[START OF PROVIDED RECORDS]

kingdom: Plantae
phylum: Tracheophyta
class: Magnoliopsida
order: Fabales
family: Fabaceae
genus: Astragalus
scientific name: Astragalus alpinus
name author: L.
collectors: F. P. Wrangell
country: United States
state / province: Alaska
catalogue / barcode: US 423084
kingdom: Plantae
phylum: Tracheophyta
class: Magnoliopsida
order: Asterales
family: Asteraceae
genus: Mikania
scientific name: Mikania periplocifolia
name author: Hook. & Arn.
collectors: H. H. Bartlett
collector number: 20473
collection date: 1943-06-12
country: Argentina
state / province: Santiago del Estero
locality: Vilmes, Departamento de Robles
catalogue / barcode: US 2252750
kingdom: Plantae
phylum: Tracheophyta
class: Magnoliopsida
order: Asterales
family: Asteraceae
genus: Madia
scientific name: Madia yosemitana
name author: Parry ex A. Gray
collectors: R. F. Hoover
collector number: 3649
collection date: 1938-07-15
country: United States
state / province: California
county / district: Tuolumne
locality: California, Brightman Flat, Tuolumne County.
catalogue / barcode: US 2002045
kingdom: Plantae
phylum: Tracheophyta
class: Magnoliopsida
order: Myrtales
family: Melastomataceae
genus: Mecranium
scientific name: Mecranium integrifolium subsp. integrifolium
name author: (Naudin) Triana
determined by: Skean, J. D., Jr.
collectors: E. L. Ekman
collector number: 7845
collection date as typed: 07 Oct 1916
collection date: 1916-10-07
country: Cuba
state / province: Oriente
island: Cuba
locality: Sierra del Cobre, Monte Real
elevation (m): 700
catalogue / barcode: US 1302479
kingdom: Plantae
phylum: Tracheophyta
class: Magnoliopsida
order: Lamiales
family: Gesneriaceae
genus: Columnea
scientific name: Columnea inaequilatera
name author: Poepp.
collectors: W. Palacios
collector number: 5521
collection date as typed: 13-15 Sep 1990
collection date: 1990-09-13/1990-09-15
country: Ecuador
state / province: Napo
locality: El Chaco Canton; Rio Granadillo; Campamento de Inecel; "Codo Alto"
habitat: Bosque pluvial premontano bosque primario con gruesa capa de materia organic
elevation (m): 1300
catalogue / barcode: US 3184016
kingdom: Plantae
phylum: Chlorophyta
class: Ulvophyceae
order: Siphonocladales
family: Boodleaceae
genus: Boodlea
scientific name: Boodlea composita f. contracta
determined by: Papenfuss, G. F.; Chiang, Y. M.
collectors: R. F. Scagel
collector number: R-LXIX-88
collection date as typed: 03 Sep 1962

[END OF PROVIDED RECORDS]

Reproduce all of the data above line for line, without changing any character.

• ANSWER:
kingdom: Plantae
phylum: Tracheophyta
class: Magnoliopsida
order: Fabales
family: Fabaceae
genus: Astragalus
scientific name: Astragalus alpinus
name author: L.
collectors: F. P. Wrangell
country: United States
state / province: Alaska
catalogue / barcode: US 423084
kingdom: Plantae
phylum: Tracheophyta
class: Magnoliopsida
order: Asterales
family: Asteraceae
genus: Mikania
scientific name: Mikania periplocifolia
name author: Hook. & Arn.
collectors: H. H. Bartlett
collector number: 20473
collection date: 1943-06-12
country: Argentina
state / province: Santiago del Estero
locality: Vilmes, Departamento de Robles
catalogue / barcode: US 2252750
kingdom: Plantae
phylum: Tracheophyta
class: Magnoliopsida
order: Asterales
family: Asteraceae
genus: Madia
scientific name: Madia yosemitana
name author: Parry ex A. Gray
collectors: R. F. Hoover
collector number: 3649
collection date: 1938-07-15
country: United States
state / province: California
county / district: Tuolumne
locality: California, Brightman Flat, Tuolumne County.
catalogue / barcode: US 2002045
kingdom: Plantae
phylum: Tracheophyta
class: Magnoliopsida
order: Myrtales
family: Melastomataceae
genus: Mecranium
scientific name: Mecranium integrifolium subsp. integrifolium
name author: (Naudin) Triana
determined by: Skean, J. D., Jr.
collectors: E. L. Ekman
collector number: 7845
collection date as typed: 07 Oct 1916
collection date: 1916-10-07
country: Cuba
state / province: Oriente
island: Cuba
locality: Sierra del Cobre, Monte Real
elevation (m): 700
catalogue / barcode: US 1302479
kingdom: Plantae
phylum: Tracheophyta
class: Magnoliopsida
order: Lamiales
family: Gesneriaceae
genus: Columnea
scientific name: Columnea inaequilatera
name author: Poepp.
collectors: W. Palacios
collector number: 5521
collection date as typed: 13-15 Sep 1990
collection date: 1990-09-13/1990-09-15
country: Ecuador
state / province: Napo
locality: El Chaco Canton; Rio Granadillo; Campamento de Inecel; "Codo Alto"
habitat: Bosque pluvial premontano bosque primario con gruesa capa de materia organic
elevation (m): 1300
catalogue / barcode: US 3184016
kingdom: Plantae
phylum: Chlorophyta
class: Ulvophyceae
order: Siphonocladales
family: Boodleaceae
genus: Boodlea
scientific name: Boodlea composita f. contracta
determined by: Papenfuss, G. F.; Chiang, Y. M.
collectors: R. F. Scagel
collector number: R-LXIX-88
collection date as typed: 03 Sep 1962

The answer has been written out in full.